# [Work to do]
(1) Answer these questions using the post on riding instructors:
(a) Is certification required in order to give riding lessons?
(b) What should a good instructor match a horse's level to?
(c) What two things should a new lesson contain?
(2) Output the passage of the post on riding instructors from "Although there is" to "a riding instructor.", word for word.
(3) According to the post on riding instructors, why should each new lesson include a review of the previous one?

# [Page]
______________________________

Tag: pony

How Much Does Your Instructor Really Know?

How Much Does Your Instructor Really Know?

It seems that everybody in the horse world thinks they’re a trainer or instructor. (For trainers, please refer to an earlier post So Many Trainers … Which One Is Right For My Horse? ). Just how much does your instructor really know?

Although there is a certification for riding instructors, it’s not required (in my opinion it should be) in order to give lessons so anybody that thinks they have knowledge can advertise themselves as a riding instructor.

  1. First and foremost, is your instructor safe? If you’re riding a lesson horse, does the horse match your skill level or do you feel like you’re constantly being “over horsed”?  If you’re taking lessons on your own horse, are you being asked to do things that are new and somewhat challenging to you and/ or your horse or are you being taught well above the skills of you and/or your horse?

A good instructor should know the horses in their lesson program and be able to match the horse’s level to the ability of the rider. The rider should feel safe and under control. He/she should also be able to asses your skill level and the training level of your horse if you take lessons on your own horse. Lessons should be informative and slightly challenging to you and your horse. They should not be so far above your skill level and your horse’s training that you either don’t understand or don’t feel safe.

2.     Are you progressing? It doesn’t matter if you take lessons several times a week or once a month, new lessons should be a review of what was learned in the last lesson and something new. The review is to make sure the lesson was learned and understood. Something new doesn’t need to be huge – just something to progress you toward your goal of becoming a better rider. If lessons are the same thing every time and you’re stagnating as a rider, you may be above your instructor’s skill level and it’s time to start looking for a new instructor. After all, you’re not paying to ride, you’re paying to be taught.

______________________________

[Collected data rows]
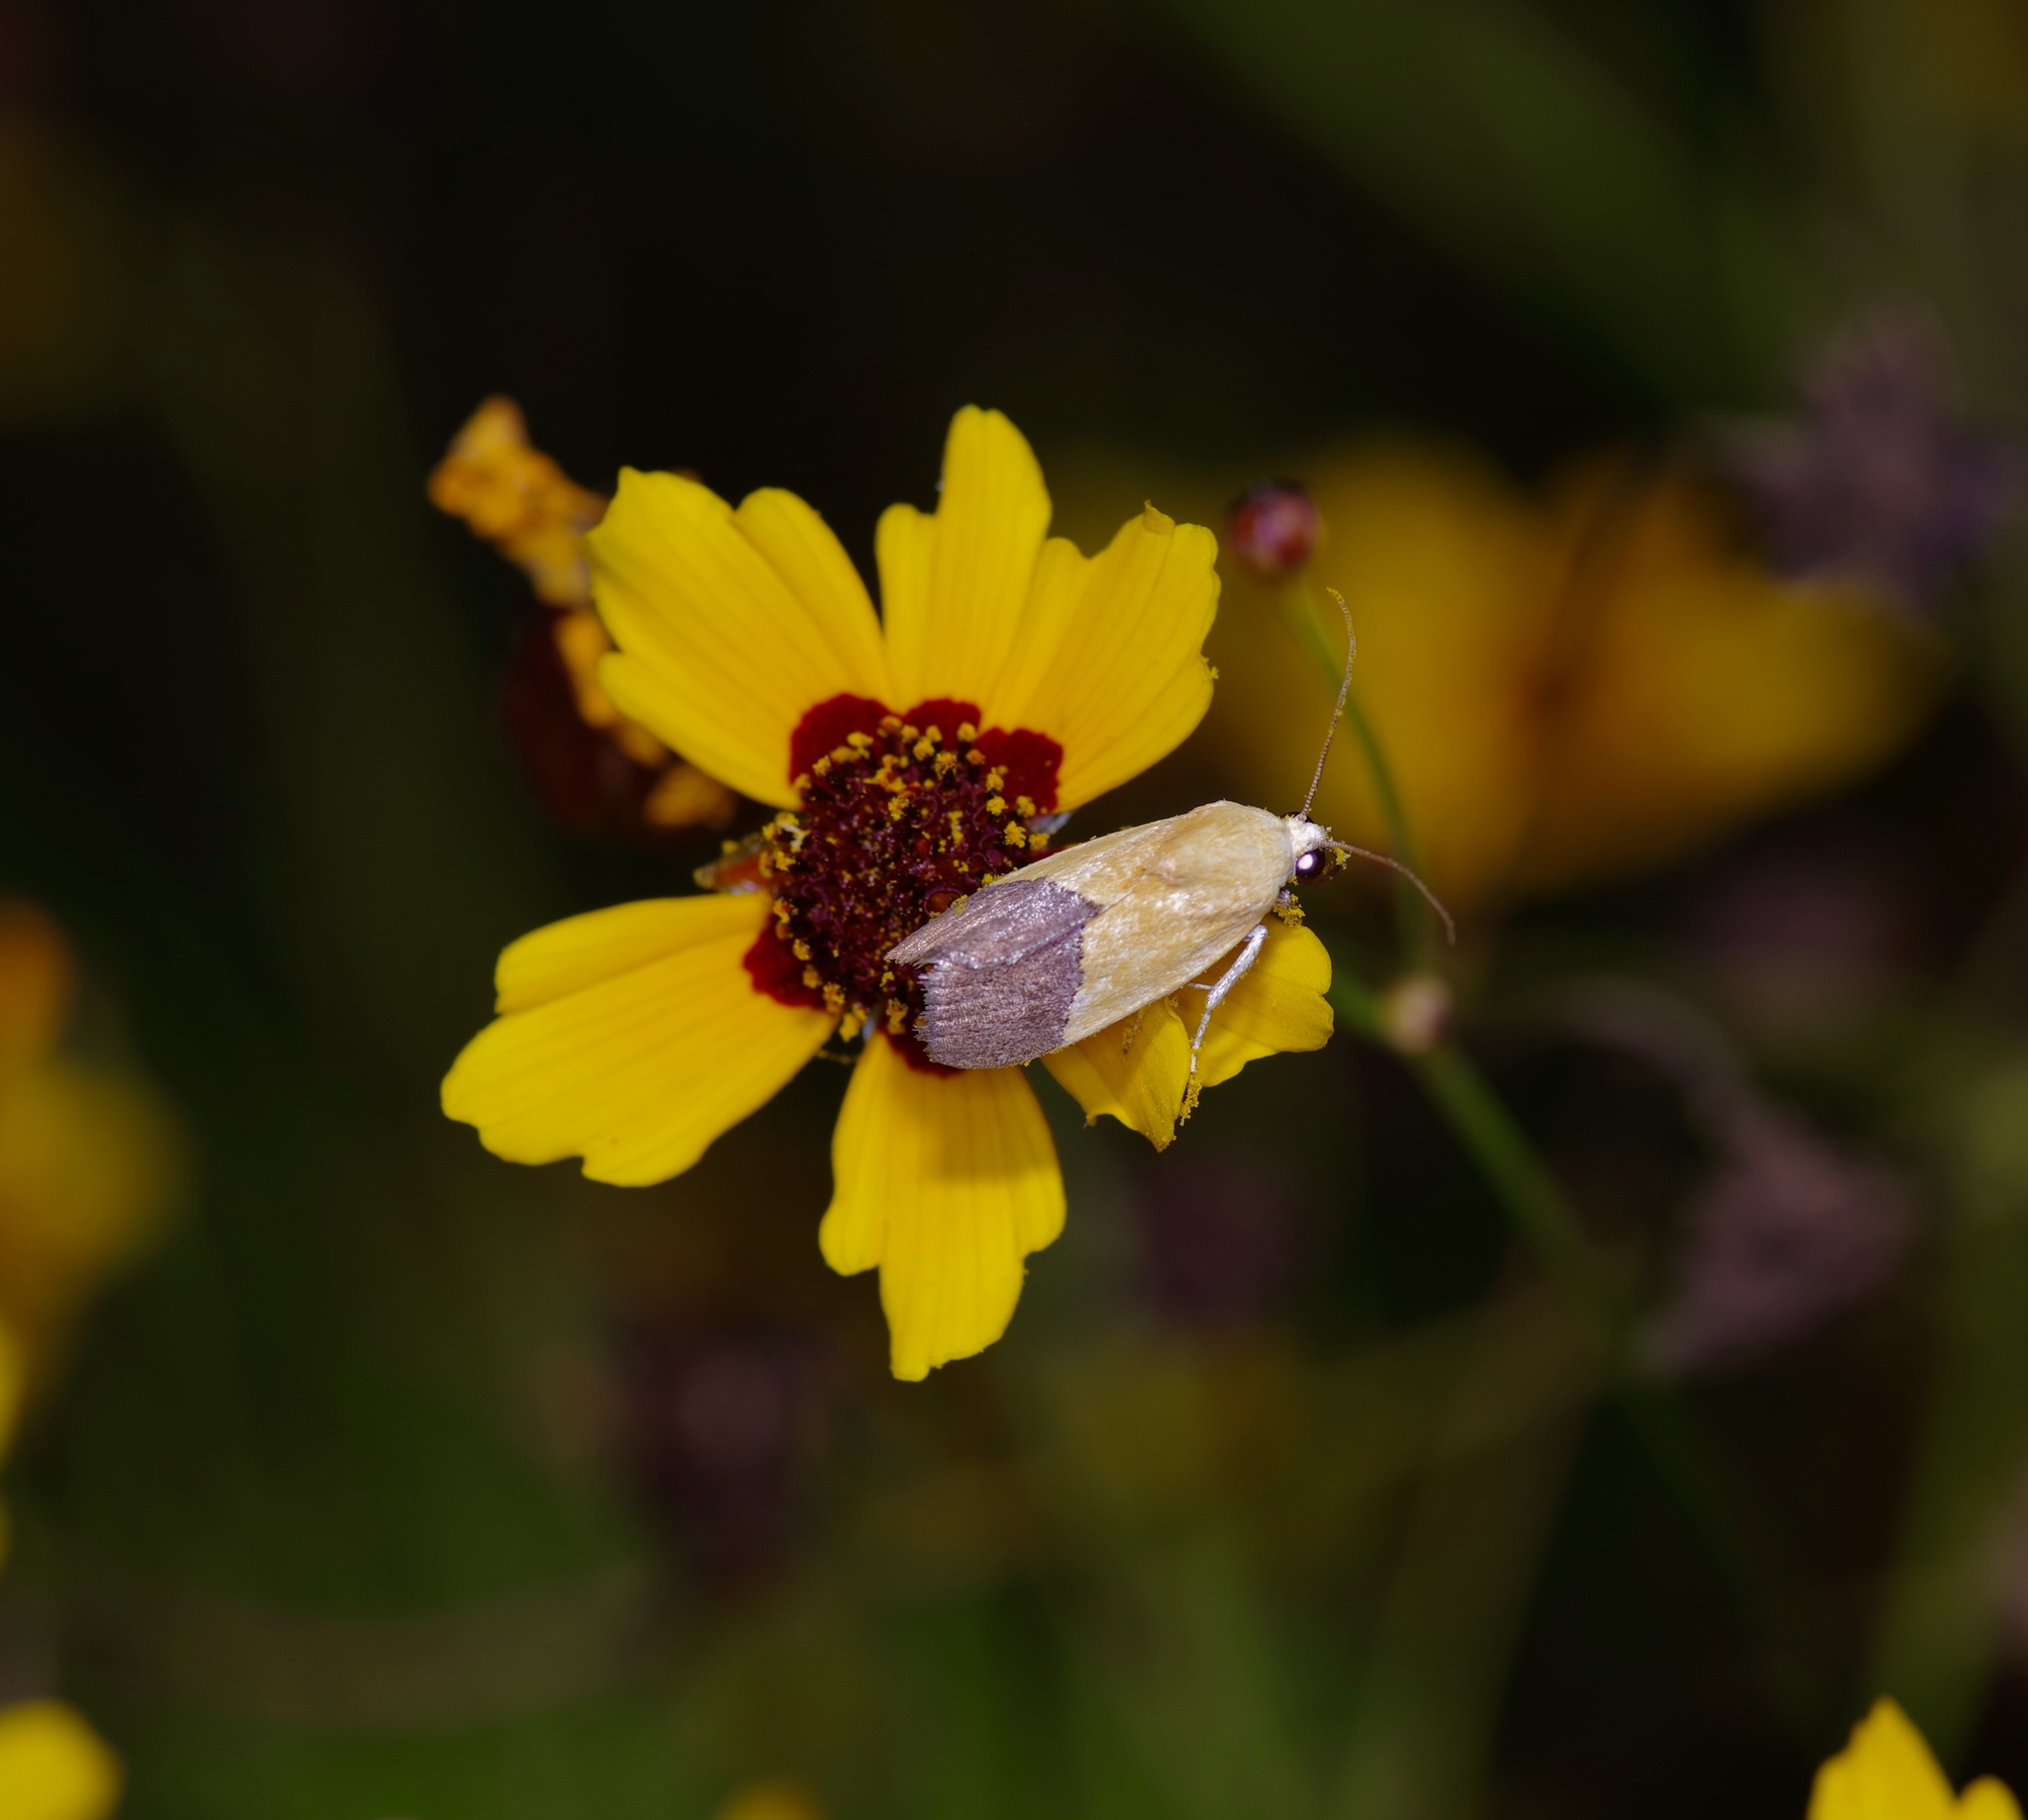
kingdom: Animalia
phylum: Arthropoda
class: Insecta
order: Lepidoptera
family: Noctuidae
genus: Acontia
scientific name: Acontia semiflava
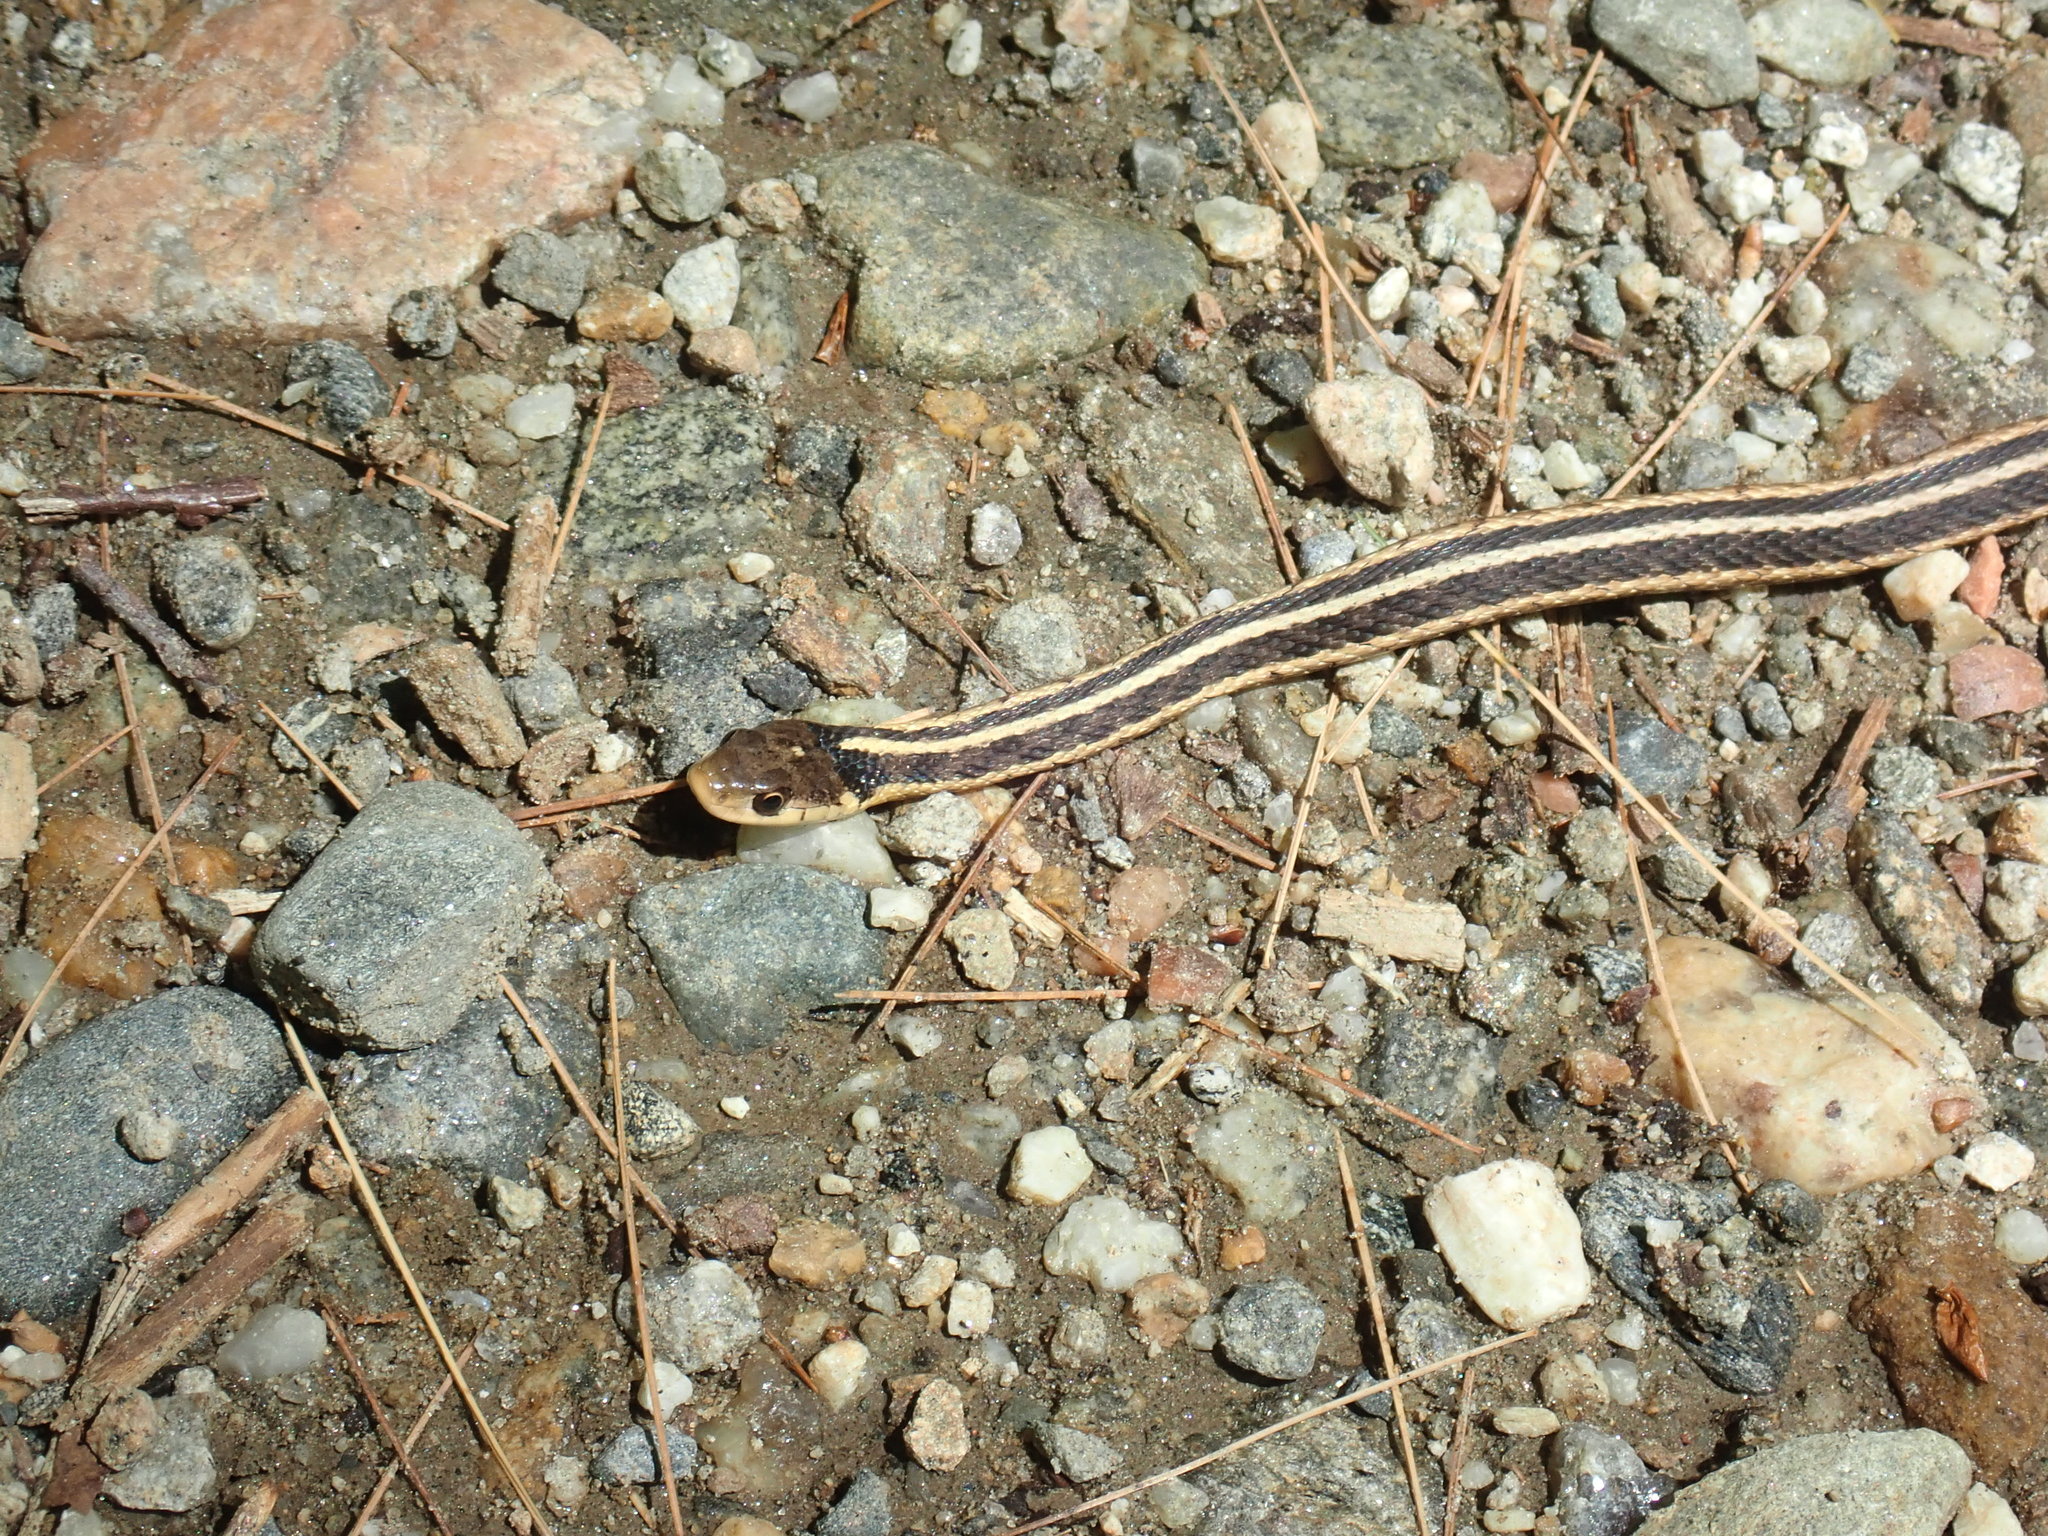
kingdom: Animalia
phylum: Chordata
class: Squamata
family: Colubridae
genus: Thamnophis
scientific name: Thamnophis sirtalis
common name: Common garter snake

______________________________

# [Set of answers]
(1)
(a) No. A certification exists, but it is not required.
(b) The ability of the rider.
(c) A review of what was learned in the last lesson, and something new.

(2)
Although there is a certification for riding instructors, it’s not required (in my opinion it should be) in order to give lessons so anybody that thinks they have knowledge can advertise themselves as a riding instructor.

(3) The review is there to make sure the previous lesson was learned and understood.